Linux users from around the world are filling out the Linux Foundation's desktop survey. But what John Cherry, the foundation's director of global Linux workgroups, wants to know is, "Where are the responses from the North America?"
About midway through the survey, there have been what Cherry calls "extraordinary numbers. With over 10,000 respondents in so far, the survey has been taken by 6,206 English speakers; 3,684 Russian speakers; 1,198 French speakers; but only 118 Spanish and 51 Japanese speakers. The curious thing about the English language users is that 63 percent of the English responses have come from Europe, with only 22.9 percent from North America."
The LF, not to mention Desktop Linux from its own surveys, knows darn well that there are far more than 1,500 American, English-speaking Desktop Linux users. The Spanish and Japanese numbers are also low, but there the LF said the problem may simply be that the word hasn't gotten out enough in Spain, Latin America and Japan. The San Francisco-based foundation is working on getting more publicity for the survey in those countries.
In early results, the survey is finding that Linux desktops are used far more in SMBs (small and midsize businesses) than in any other office environment. In any business with Linux desktops, you're also almost certainly going to find Windows desktop users. The Mac OS, while lagging far behind the others, is still showing up in higher numbers than most desktop surveys indicate.

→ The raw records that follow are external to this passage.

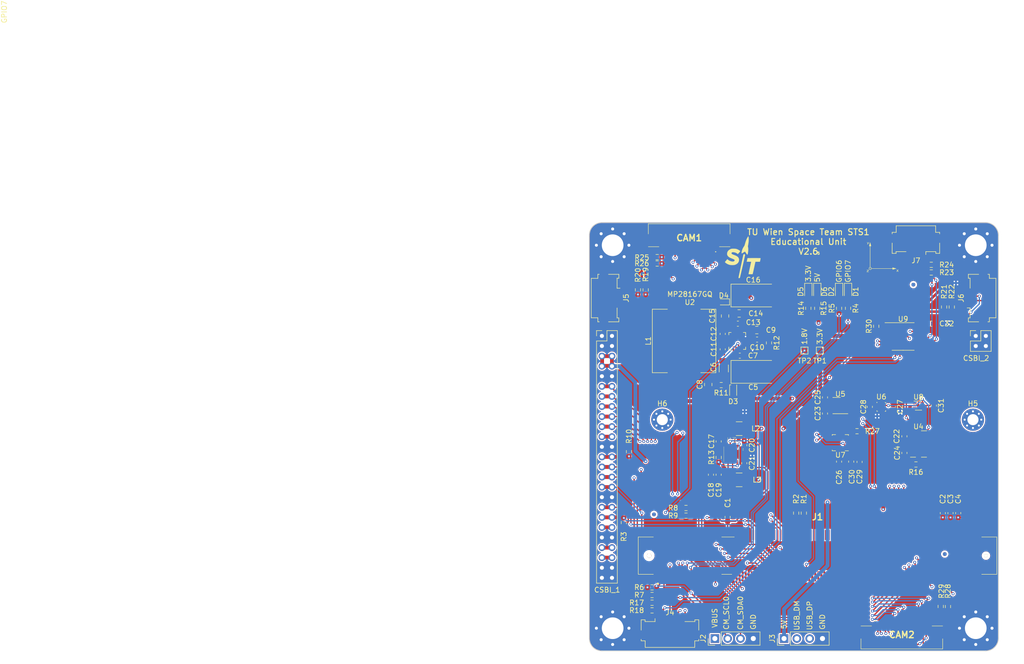
<source format=kicad_pcb>
(kicad_pcb (version 20221018) (generator pcbnew)

  (general
    (thickness 1.6)
  )

  (paper "A4")
  (layers
    (0 "F.Cu" signal)
    (1 "In1.Cu" power)
    (2 "In2.Cu" mixed)
    (31 "B.Cu" signal)
    (32 "B.Adhes" user "B.Adhesive")
    (33 "F.Adhes" user "F.Adhesive")
    (34 "B.Paste" user)
    (35 "F.Paste" user)
    (36 "B.SilkS" user "B.Silkscreen")
    (37 "F.SilkS" user "F.Silkscreen")
    (38 "B.Mask" user)
    (39 "F.Mask" user)
    (40 "Dwgs.User" user "User.Drawings")
    (41 "Cmts.User" user "User.Comments")
    (42 "Eco1.User" user "User.Eco1")
    (43 "Eco2.User" user "User.Eco2")
    (44 "Edge.Cuts" user)
    (45 "Margin" user)
    (46 "B.CrtYd" user "B.Courtyard")
    (47 "F.CrtYd" user "F.Courtyard")
    (48 "B.Fab" user)
    (49 "F.Fab" user)
  )

  (setup
    (stackup
      (layer "F.SilkS" (type "Top Silk Screen"))
      (layer "F.Paste" (type "Top Solder Paste"))
      (layer "F.Mask" (type "Top Solder Mask") (thickness 0.01))
      (layer "F.Cu" (type "copper") (thickness 0.035))
      (layer "dielectric 1" (type "core") (thickness 0.48) (material "FR4") (epsilon_r 4.5) (loss_tangent 0.02))
      (layer "In1.Cu" (type "copper") (thickness 0.035))
      (layer "dielectric 2" (type "prepreg") (thickness 0.48) (material "FR4") (epsilon_r 4.5) (loss_tangent 0.02))
      (layer "In2.Cu" (type "copper") (thickness 0.035))
      (layer "dielectric 3" (type "core") (thickness 0.48) (material "FR4") (epsilon_r 4.5) (loss_tangent 0.02))
      (layer "B.Cu" (type "copper") (thickness 0.035))
      (layer "B.Mask" (type "Bottom Solder Mask") (thickness 0.01))
      (layer "B.Paste" (type "Bottom Solder Paste"))
      (layer "B.SilkS" (type "Bottom Silk Screen"))
      (copper_finish "None")
      (dielectric_constraints no)
    )
    (pad_to_mask_clearance 0.19)
    (solder_mask_min_width 0.25)
    (grid_origin 116 41.8)
    (pcbplotparams
      (layerselection 0x003ffff_fffffffb)
      (plot_on_all_layers_selection 0x0001000_00000000)
      (disableapertmacros false)
      (usegerberextensions false)
      (usegerberattributes false)
      (usegerberadvancedattributes false)
      (creategerberjobfile false)
      (dashed_line_dash_ratio 12.000000)
      (dashed_line_gap_ratio 3.000000)
      (svgprecision 6)
      (plotframeref false)
      (viasonmask false)
      (mode 1)
      (useauxorigin false)
      (hpglpennumber 1)
      (hpglpenspeed 20)
      (hpglpendiameter 15.000000)
      (dxfpolygonmode true)
      (dxfimperialunits true)
      (dxfusepcbnewfont true)
      (psnegative false)
      (psa4output false)
      (plotreference true)
      (plotvalue true)
      (plotinvisibletext false)
      (sketchpadsonfab false)
      (subtractmaskfromsilk false)
      (outputformat 1)
      (mirror false)
      (drillshape 0)
      (scaleselection 1)
      (outputdirectory "../../")
    )
  )

  (net 0 "")
  (net 1 "3V3")
  (net 2 "UART_COBC_EDU_2")
  (net 3 "UART_COBC_EDU_1")
  (net 4 "EDU_EN")
  (net 5 "VBUS")
  (net 6 "AGND")
  (net 7 "1V8")
  (net 8 "5V")
  (net 9 "Net-(C8-Pad1)")
  (net 10 "GND")
  (net 11 "Net-(U2-VCC)")
  (net 12 "Net-(U2-OC)")
  (net 13 "Net-(U2-SW1)")
  (net 14 "Net-(U2-BST1)")
  (net 15 "Net-(U2-SW2)")
  (net 16 "Net-(U2-BST2)")
  (net 17 "Net-(U3-EN2)")
  (net 18 "Dosi_En")
  (net 19 "CM_SCL0")
  (net 20 "CM_SDA0")
  (net 21 "EDU_Boot_Pin")
  (net 22 "Net-(U7-CAP)")
  (net 23 "Net-(D1-A)")
  (net 24 "Net-(D2-A)")
  (net 25 "Net-(D5-A)")
  (net 26 "unconnected-(J1-Pad180)")
  (net 27 "unconnected-(J1-Pad179)")
  (net 28 "unconnected-(J1-Pad178)")
  (net 29 "RUN")
  (net 30 "unconnected-(J1-Pad176)")
  (net 31 "unconnected-(J1-Pad175)")
  (net 32 "unconnected-(J1-Pad174)")
  (net 33 "unconnected-(J1-Pad173)")
  (net 34 "unconnected-(J1-Pad172)")
  (net 35 "unconnected-(J1-Pad171)")
  (net 36 "unconnected-(J1-Pad168)")
  (net 37 "USB_DM")
  (net 38 "unconnected-(J1-Pad166)")
  (net 39 "USB_DP")
  (net 40 "unconnected-(J1-Pad162)")
  (net 41 "CAM1_D0_N")
  (net 42 "unconnected-(J1-Pad160)")
  (net 43 "CAM1_D0_P")
  (net 44 "unconnected-(J1-Pad158)")
  (net 45 "unconnected-(J1-Pad156)")
  (net 46 "CAM1_D1_N")
  (net 47 "unconnected-(J1-Pad154)")
  (net 48 "CAM1_D1_P")
  (net 49 "CAM0_D1_N")
  (net 50 "CAM1_CK_N")
  (net 51 "CAM0_D1_P")
  (net 52 "CAM1_CK_P")
  (net 53 "CAM0_CK_N")
  (net 54 "CAM1_D2_N")
  (net 55 "CAM0_CK_P")
  (net 56 "CAM1_D2_P")
  (net 57 "CAM0_D0_N")
  (net 58 "CAM1_D3_N")
  (net 59 "CAM0_D0_P")
  (net 60 "CAM1_D3_P")
  (net 61 "unconnected-(J1-Pad132)")
  (net 62 "unconnected-(J1-Pad131)")
  (net 63 "unconnected-(J1-Pad130)")
  (net 64 "unconnected-(J1-Pad129)")
  (net 65 "unconnected-(J1-Pad128)")
  (net 66 "unconnected-(J1-Pad126)")
  (net 67 "unconnected-(J1-Pad125)")
  (net 68 "unconnected-(J1-Pad124)")
  (net 69 "unconnected-(J1-Pad123)")
  (net 70 "unconnected-(J1-Pad120)")
  (net 71 "unconnected-(J1-Pad119)")
  (net 72 "unconnected-(J1-Pad118)")
  (net 73 "unconnected-(J1-Pad117)")
  (net 74 "unconnected-(J1-Pad114)")
  (net 75 "unconnected-(J1-Pad113)")
  (net 76 "unconnected-(J1-Pad112)")
  (net 77 "unconnected-(J1-Pad111)")
  (net 78 "unconnected-(J1-Pad108)")
  (net 79 "unconnected-(J1-Pad107)")
  (net 80 "unconnected-(J1-Pad106)")
  (net 81 "unconnected-(J1-Pad105)")
  (net 82 "unconnected-(J1-Pad102)")
  (net 83 "unconnected-(J1-Pad101)")
  (net 84 "unconnected-(J1-Pad100)")
  (net 85 "unconnected-(J1-Pad99)")
  (net 86 "unconnected-(J1-Pad96)")
  (net 87 "unconnected-(J1-Pad95)")
  (net 88 "unconnected-(J1-Pad94)")
  (net 89 "unconnected-(J1-Pad93)")
  (net 90 "unconnected-(J1-Pad90)")
  (net 91 "GPIO_27")
  (net 92 "unconnected-(J1-Pad88)")
  (net 93 "GPIO_26")
  (net 94 "Net-(J1-Pad84)")
  (net 95 "GPIO_25")
  (net 96 "Net-(J1-Pad82)")
  (net 97 "GPIO_24")
  (net 98 "unconnected-(J1-Pad78)")
  (net 99 "unconnected-(J1-Pad77)")
  (net 100 "unconnected-(J1-Pad76)")
  (net 101 "unconnected-(J1-Pad75)")
  (net 102 "Net-(D6-A)")
  (net 103 "EDU_SPI_1")
  (net 104 "CM1_RX")
  (net 105 "EDU_SPI_2")
  (net 106 "unconnected-(J1-Pad66)")
  (net 107 "EDU_SPI_3")
  (net 108 "unconnected-(J1-Pad64)")
  (net 109 "EDU_SPI_4")
  (net 110 "unconnected-(J1-Pad60)")
  (net 111 "EDU_SPI_5")
  (net 112 "unconnected-(J1-Pad58)")
  (net 113 "EDU_SPI_6")
  (net 114 "EDU_UPDATE")
  (net 115 "unconnected-(J1-Pad53)")
  (net 116 "EDU_Heartbeat")
  (net 117 "unconnected-(J1-Pad51)")
  (net 118 "CM_RX")
  (net 119 "unconnected-(J1-Pad47)")
  (net 120 "CM_TX")
  (net 121 "unconnected-(J1-Pad45)")
  (net 122 "CAM1_IO0")
  (net 123 "unconnected-(J1-Pad35)")
  (net 124 "CAM1_IO1")
  (net 125 "unconnected-(J1-Pad33)")
  (net 126 "CM_SDA1")
  (net 127 "unconnected-(J1-Pad29)")
  (net 128 "CM_SCL1")
  (net 129 "unconnected-(J1-Pad24)")
  (net 130 "GPIO_7")
  (net 131 "unconnected-(J1-Pad22)")
  (net 132 "GPIO_6")
  (net 133 "unconnected-(J1-Pad18)")
  (net 134 "CAM0_IO1")
  (net 135 "unconnected-(J1-Pad16)")
  (net 136 "CAM0_IO0")
  (net 137 "unconnected-(J1-Pad12)")
  (net 138 "unconnected-(J1-Pad11)")
  (net 139 "unconnected-(J1-Pad10)")
  (net 140 "unconnected-(J1-Pad6)")
  (net 141 "unconnected-(J1-Pad4)")
  (net 142 "unconnected-(J1-Pad2)")
  (net 143 "UV_SDA0")
  (net 144 "UV_SCL0")
  (net 145 "UV_SDA1")
  (net 146 "UV_SCL1")
  (net 147 "UV_SDA2")
  (net 148 "UV_SCL2")
  (net 149 "UV_SDA3")
  (net 150 "UV_SCL3")
  (net 151 "CM1_TX")
  (net 152 "Net-(U3-LX1)")
  (net 153 "Net-(U3-LX2)")
  (net 154 "Net-(U4-~{CS})")
  (net 155 "Net-(U7-CS)")
  (net 156 "unconnected-(U4-RES@2-Pad11)")
  (net 157 "unconnected-(U4-INT2-Pad9)")
  (net 158 "unconnected-(U4-INT1-Pad8)")
  (net 159 "unconnected-(U4-RES@1-Pad3)")
  (net 160 "unconnected-(U7-INT1-Pad7)")
  (net 161 "unconnected-(U7-DRDY{slash}INT2-Pad6)")
  (net 162 "unconnected-(CAM1-Pad24)")
  (net 163 "unconnected-(CAM1-Pad23)")
  (net 164 "CAM0_D3_P")
  (net 165 "CAM0_D3_N")
  (net 166 "CAM0_D2_P")
  (net 167 "CAM0_D2_N")
  (net 168 "unconnected-(CAM2-Pad24)")
  (net 169 "unconnected-(CAM2-Pad23)")
  (net 170 "unconnected-(U8-ALERT-Pad3)")

  (footprint "Fiducial:Fiducial_0.75mm_Mask1.5mm" (layer "F.Cu") (at 180.262 54.119))

  (footprint "Fiducial:Fiducial_0.75mm_Mask1.5mm" (layer "F.Cu") (at 129.462 52.468))

  (footprint "Fiducial:Fiducial_0.75mm_Mask1.5mm" (layer "F.Cu") (at 128.827 99.712))

  (footprint "MountingHole:MountingHole_4.3mm_M4_Pad_Via" (layer "F.Cu") (at 192.63254 46.3))

  (footprint "MountingHole:MountingHole_4.3mm_M4_Pad_Via" (layer "F.Cu") (at 120.63254 122.3))

  (footprint "MountingHole:MountingHole_4.3mm_M4_Pad_Via" (layer "F.Cu") (at 192.63254 122.3))

  (footprint "STS:Coordinates" (layer "F.Cu") (at 174.166 48.658))

  (footprint "Fiducial:Fiducial_0.75mm_Mask1.5mm" (layer "F.Cu") (at 186.485 107.586))

  (footprint "MountingHole:MountingHole_4.3mm_M4_Pad_Via" (layer "F.Cu") (at 120.63254 46.3))

  (footprint "Connector_PinHeader_2.00mm:PinHeader_2x25_P2.00mm_Vertical" (layer "F.Cu") (at 118.5 64.3))

  (footprint "Resistor_SMD:R_0603_1608Metric_Pad0.98x0.95mm_HandSolder" (layer "F.Cu") (at 122.858 101.3395 -90))

  (footprint "Resistor_SMD:R_0603_1608Metric_Pad0.98x0.95mm_HandSolder" (layer "F.Cu") (at 187.882 58.564 -90))

  (footprint "Package_CSP:WLCSP-12_1.56x1.56mm_P0.4mm" (layer "F.Cu") (at 173.912 78.376))

  (footprint "Capacitor_SMD:C_0805_2012Metric" (layer "F.Cu") (at 149.216411 63.136))

  (footprint "Capacitor_SMD:C_0603_1608Metric_Pad1.08x0.95mm_HandSolder" (layer "F.Cu") (at 165.53 89.24 90))

  (footprint "Capacitor_SMD:C_0603_1608Metric_Pad1.08x0.95mm_HandSolder" (layer "F.Cu") (at 189.152 99.458 90))

  (footprint "Resistor_SMD:R_0603_1608Metric" (layer "F.Cu") (at 151.634348 65.681851 90))

  (footprint "Resistor_SMD:R_0603_1608Metric_Pad0.98x0.95mm_HandSolder" (layer "F.Cu") (at 128.446 118.762 180))

  (footprint "Package_TO_SOT_SMD:SOT-563" (layer "F.Cu") (at 181.278 78.122))

  (footprint "Capacitor_SMD:C_0603_1608Metric_Pad1.08x0.95mm_HandSolder" (layer "F.Cu") (at 141.654 91.838 -90))

  (footprint "Resistor_SMD:R_0603_1608Metric_Pad0.98x0.95mm_HandSolder" (layer "F.Cu") (at 159.434 58.818 90))

  (footprint "Resistor_SMD:R_0603_1608Metric_Pad0.98x0.95mm_HandSolder" (layer "F.Cu") (at 185.686 117.9815 90))

  (footprint "Capacitor_SMD:C_0805_2012Metric" (layer "F.Cu") (at 139.588695 73.943068 90))

  (footprint "Connector_PinHeader_2.54mm:PinHeader_1x04_P2.54mm_Vertical" (layer "F.Cu") (at 140.902 124.35 90))

  (footprint "STS_Package_DFN_QFN:SGP1610N2" (layer "F.Cu") (at 144.534186 75.109192))

  (footprint "Capacitor_SMD:C_0603_1608Metric_Pad1.08x0.95mm_HandSolder" (layer "F.Cu") (at 162.736 79.699 90))

  (footprint "Resistor_SMD:R_0603_1608Metric" (layer "F.Cu") (at 142.162 74.058 180))

  (footprint "Connector_FFC-FPC:Molex_200528-0040_1x04-1MP_P1.00mm_Horizontal" (layer "F.Cu") (at 120.692 56.786 -90))

  (footprint "Inductor_SMD:L_1210_3225Metric_Pad1.42x2.65mm_HandSolder" (layer "F.Cu") (at 145.718 92.854))

  (footprint "Capacitor_SMD:C_0603_1608Metric_Pad1.08x0.95mm_HandSolder" (layer "F.Cu") (at 171.626 78.376 -90))

  (footprint "Capacitor_Tantalum_SMD:CP_EIA-7343-43_Kemet-X" (layer "F.Cu") (at 148.512 71.428173))

  (footprint "Diode_SMD:D_SOD-523" (layer "F.Cu") (at 142.67 57.548 180))

  (footprint "Resistor_SMD:R_0603_1608Metric_Pad0.98x0.95mm_HandSolder" (layer "F.Cu") (at 141.654 88.41415 90))

  (footprint "TestPoint:TestPoint_Pad_1.0x1.0mm" (layer "F.Cu") (at 161.72 67.2))

  (footprint "Package_SO:TSSOP-16_4.4x5mm_P0.65mm" (layer "F.Cu") (at 178.23 64.406))

  (footprint "Resistor_SMD:R_0603_1608Metric_Pad0.98x0.95mm_HandSolder" (layer "F.Cu") (at 165.53 58.818 90))

  (footprint "Resistor_SMD:R_0603_1608Metric_Pad0.98x0.95mm_HandSolder" (layer "F.Cu") (at 172.896 62.374 90))

  (footprint "Resistor_SMD:R_0603_1608Metric_Pad0.98x0.95mm_HandSolder" (layer "F.Cu") (at 187.12 118 90))

  (footprint "Capacitor_SMD:C_0603_1608Metric_Pad1.08x0.95mm_HandSolder" (layer "F.Cu") (at 146.734 89.552 90))

  (footprint "TestPoint:TestPoint_Pad_1.0x1.0mm" (layer "F.Cu") (at 158.672 67.2))

  (footprint "STS_Logo:STLogo_7x8" (layer "F.Cu") (at 146.48 48.658))

  (footprint "Connector_FFC-FPC:Molex_200528-0040_1x04-1MP_P1.00mm_Horizontal" (layer "F.Cu") (at 192.334 56.786 90))

  (footprint "Capacitor_SMD:C_0603_1608Metric" (layer "F.Cu") (at 142.454832 66.960372 -90))

  (footprint "Resistor_SMD:R_0603_1608Metric_Pad0.98x0.95mm_HandSolder" (layer "F.Cu") (at 129.462 49.928 180))

  (footprint "MountingHole:MountingHole_2.2mm_M2_Pad_Via" (layer "F.Cu") (at 130.478 80.916))

  (footprint "Resistor_SMD:R_0603_1608Metric_Pad0.98x0.95mm_HandSolder" (layer "F.Cu") (at 128.446 115.714 180))

  (footprint "Capacitor_SMD:C_0603_1608Metric" (layer "F.Cu")
    (tstamp 62af6e3c-7d06-438a-b62f-014ae3262ea1)
    (at 145.848411 68.216)
    (descr "Capacitor SMD 0603 (1608 Metric), square (rectangular) end terminal, IPC_7351 nominal, (Body size source: IPC-SM-782 page 76, https://www.pcb-3d.com/wordpress/wp-content/uploads/ipc-sm-782a_amendment_1_and_2.pdf), generated with kicad-footprint-generator")
    (tags "capacitor")
    (property "Sheetfile" "powersupply.kicad_sch")
    (property "Sheetname" "powersupply")
    (property "ki_description" "Unpolarized capacitor")
    (property "ki_keywords" "cap capacitor")
    (path "/f7af00b0-76c3-459f-8c46-f5a83dd3bee8/28324e53-390d-421c-ad0e-883353d8c517")
    (attr smd)
    (fp_text reference "C7" (at 2.606 0) (layer "F.SilkS")
        (effects (font (size 1 1) (thickness 0.15)))
      (tstamp c14f4f41-991c-47f8-ba74-4a4e89170acf)
    )
    (fp_text value "100nF" (at 0 1.43) (layer "F.Fab")
        (effects (font (size 1 1) (thickness 0.15)))
      (tstamp 8afefa03-006b-4e40-b19e-6596c7cc472e)
    )
    (fp_text user "${REFERENCE}" (at 0 0) (layer "F.Fab")
        (effects (font (size 0.4 0.4) (thickness 0.06)))
      (tstamp 42688fc6-3e24-4a56-9963-828da46dcdfb)
    )
    (fp_line (start -0.14058 -0.51) (end 0.14058 -0.51)
      (stroke (width 0.12) (type solid)) (layer "F.SilkS") (tstamp a6460cc6-b11c-4dff-a0ea-9de680e68ca8))
    (fp_line (start -0.14058 0.51) (end 0.14058 0.51)
      (stroke (width 0.12) (type solid)) (layer "F.SilkS") (tstamp c546008e-7661-419e-94b3-0bbb9fd14ec8))
    (fp_line (start -1.48 -0.73) (end 1.48 -0.73)
      (stroke (width 0.05) (type solid)) (layer "F.CrtYd") (tstamp 72729c20-0465-4f8c-be80-3c22bb337ef7))
    (fp_line (start -1.48 0.73) (end -1.48 -0.73)
      (stroke (width 0.05) (type solid)) (layer "F.CrtYd") (tstamp 3aec5e23-e675-4bcf-9a9e-48cb59d51927))
    (fp_line (start 1.48 -0.73) (end 1.48 0.73)
      (stroke (width 0.05) (type solid)) (layer "F.CrtYd") (tstamp 01657d30-6f8e-4bbd-a3dd-6a0742c69aca))
    (fp_line (start 1.48 0.73) (end -1.48 0.73)
      (stroke (width 0.05) (type solid)) (layer "F.CrtYd") (tstamp a5fcd820-f4f0-487d-8e2f-6defe7618982))
    (fp_line (start -0.8 -0.4) (end 0.8 -0.4)
      (stroke (width 0.1) (type solid)) (layer "F.Fab") (tstamp bf67f245-1714-4d39-b76d-53f1523ab5f8))
    (fp_line (start -0.8 0.4) (end -0.8 -0.4)
      (stroke (width 0.1) (type solid)) (layer "F.Fab") (tstamp 9116f42f-8d27-4055-8fab-af8b6ed6959f))
    (fp_line (start 0.8 -0.4) (end 0.8 0.4)
      (stroke (width 0.1) (type solid)) (layer "F.Fab") (tstamp ccd45da3-3d73-496d-8f2e-5edf69377f63))
    (fp_line (start 0.8 0.4) (end -0.8 0.4)
      (stroke (width 0.1) (type solid)) (layer "F.Fab") (tstamp 0a83f85d-78ad-480a-a5ba-773caced8f09))
    (pad "1" smd roundrect (at -0.775 0) (size 0.9 0.95) (layers "F.Cu" "F.Paste" "F.Mask") (roundrect_rratio 0.25)
      (net 5 "VBUS") (pintype "passive") (tstamp afc1392c-4488-4251-8167-de520abba754))
    (pad "2" smd roundrect (at 0.775 0) (size 0.9 0.95) (layers "F.Cu" "F.Paste" "F.Mask") (roundrect_rratio 0.25)
      (net 10 "GND") (pintype "passive") (tstamp 248d15cd-dd0c-425d-94cb-b44ccf865457))
    (mode
... [1726438 chars truncated]
</source>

Another interesting early result is that, while you might expect offices that use Linux to use Linux on the server more than on the desktop, that's not true. While Linux server use is quite common, the single greatest percentage of Linux use in this survey is on the client desktop, followed by the developer desktop.
If these numbers hold up, the conventional wisdom that business Linux use is driven primarily by server adoption and by programmers and engineers on their desktops will need to be re-examined. While software developers are still the group most likely to use Linux as a desktop, IT managers, senior IT staff, and project and program managers are also turning to the Linux desktop.
The survey also clearly indicates that users aren't exploring the Linux desktop for possible deployment; they're already putting it into use. Almost 60 percent have already deployed Linux desktops.
And what desktop are most of them using? Would anyone be surprised to know that it's Ubuntu or the other members of its official family--Kubuntu, Xubuntu or Edubuntu? At this point, it has more than half of the users saying it's their desktop of choice. That's followed by Debian. If, however, you count Red Hat and Fedora as one desktop and SLED (SUSE Linux Enterprise Desktop) and OpenSUSE as one, then the list becomes Ubuntu as No. 1, with Red Hat and SUSE in a close race for Nos. 2 and 3, and trailing a bit behind them Debian. In this survey, other desktop Linuxes that are regarded as being very popular, such as PCLinuxOS, don't register well at all.
On those desktops, users said they consider the mission-critical applications to be e-mail, Web browsers and office productivity tools. On the flip side, Linux desktop users don't feel any pressing need for audio or video creation or editing tools or anti-viral programs.
Desktop Linux users also want some Windows applications on their systems. In particular--pay attention, Adobe--they really, really want to see native Linux versions of Adobe Photoshop, Dreamweaver and Illustrator. Other programs Linux users want are Autodesk AutoCAD and Microsoft Visio.
As usual, Linux users want better device support. In particular, they want better support for printers, scanners, USB storage devices and Wi-Fi.
They would also like Linux developers and ISVs to continue to work on cross-distribution Linux desktop standards. The sooner these come, the more likely it is that ISVs--such as Adobe, they hope--will start porting and creating native Linux applications.
Want to get your 2 cents in? The survey continues until Nov. 30. Chinese and Portuguese versions of the survey will be available starting Oct. 24 on the same Web site.